### About this task:
Please quote exactly the lines below from the line containing "right wrist: (96, 385, 22)" to the line containing "left wrist: (779, 391, -8)", both lines included, and nothing else.

Pictured people or hands with joints:
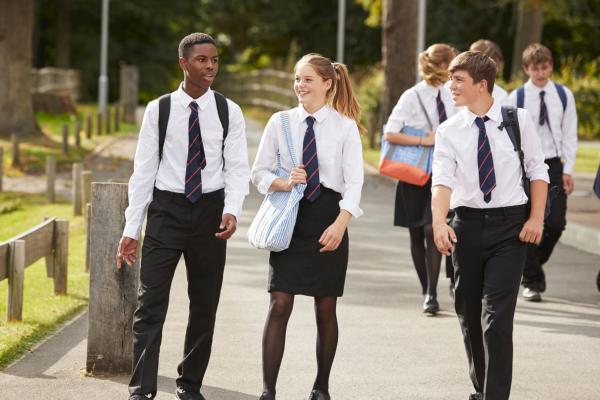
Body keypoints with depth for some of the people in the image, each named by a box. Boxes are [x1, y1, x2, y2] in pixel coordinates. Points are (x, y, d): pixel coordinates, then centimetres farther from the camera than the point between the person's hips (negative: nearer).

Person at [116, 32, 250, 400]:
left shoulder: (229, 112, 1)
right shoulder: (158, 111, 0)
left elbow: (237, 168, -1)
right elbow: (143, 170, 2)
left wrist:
--
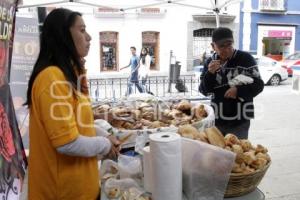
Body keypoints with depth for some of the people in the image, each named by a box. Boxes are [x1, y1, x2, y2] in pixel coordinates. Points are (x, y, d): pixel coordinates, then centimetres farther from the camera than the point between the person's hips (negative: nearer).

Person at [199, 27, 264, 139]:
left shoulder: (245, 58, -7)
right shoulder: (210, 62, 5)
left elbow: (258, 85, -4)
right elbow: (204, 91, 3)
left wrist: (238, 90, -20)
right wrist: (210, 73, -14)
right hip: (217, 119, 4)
...
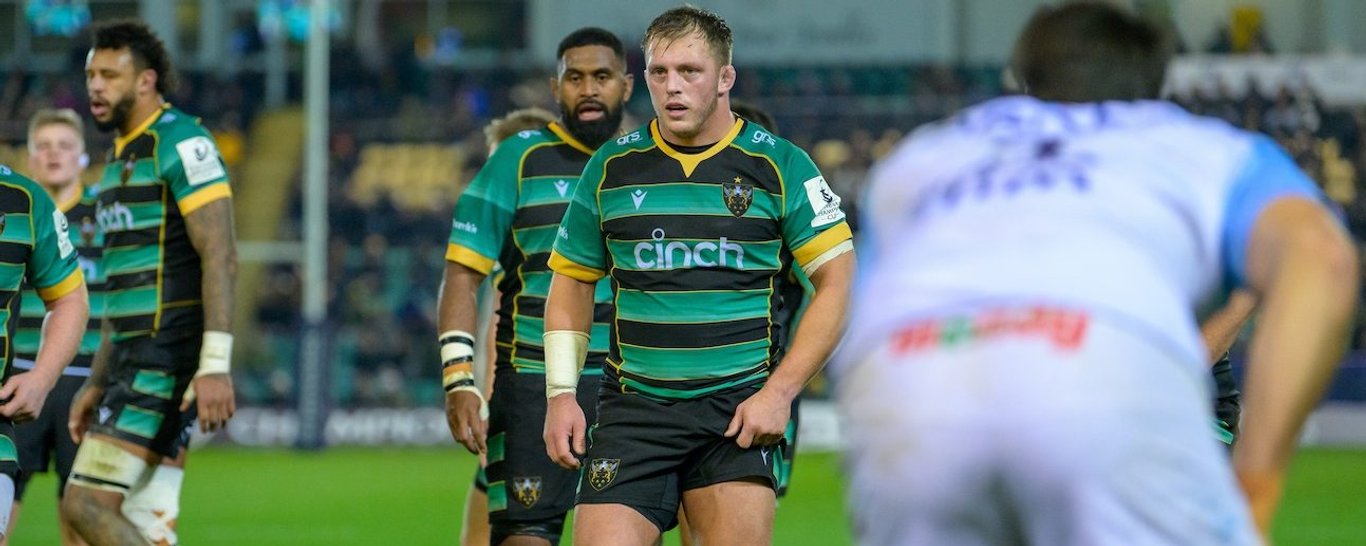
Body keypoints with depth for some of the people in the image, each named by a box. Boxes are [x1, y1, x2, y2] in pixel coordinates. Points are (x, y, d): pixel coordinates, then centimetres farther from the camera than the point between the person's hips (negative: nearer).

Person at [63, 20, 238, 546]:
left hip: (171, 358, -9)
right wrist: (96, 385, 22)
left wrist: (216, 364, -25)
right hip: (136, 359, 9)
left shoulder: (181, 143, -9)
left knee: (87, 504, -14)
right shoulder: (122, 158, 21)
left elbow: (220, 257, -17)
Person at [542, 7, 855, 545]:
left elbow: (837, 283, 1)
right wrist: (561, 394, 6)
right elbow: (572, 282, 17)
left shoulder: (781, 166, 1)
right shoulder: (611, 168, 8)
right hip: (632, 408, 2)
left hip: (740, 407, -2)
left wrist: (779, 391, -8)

### Written answer:
right wrist: (96, 385, 22)
left wrist: (216, 364, -25)
right hip: (136, 359, 9)
left shoulder: (181, 143, -9)
left knee: (87, 504, -14)
right shoulder: (122, 158, 21)
left elbow: (220, 257, -17)
Person at [542, 7, 855, 545]:
left elbow: (837, 283, 1)
right wrist: (561, 394, 6)
right elbow: (572, 282, 17)
left shoulder: (781, 166, 1)
right shoulder: (611, 168, 8)
right hip: (632, 408, 2)
left hip: (740, 407, -2)
left wrist: (779, 391, -8)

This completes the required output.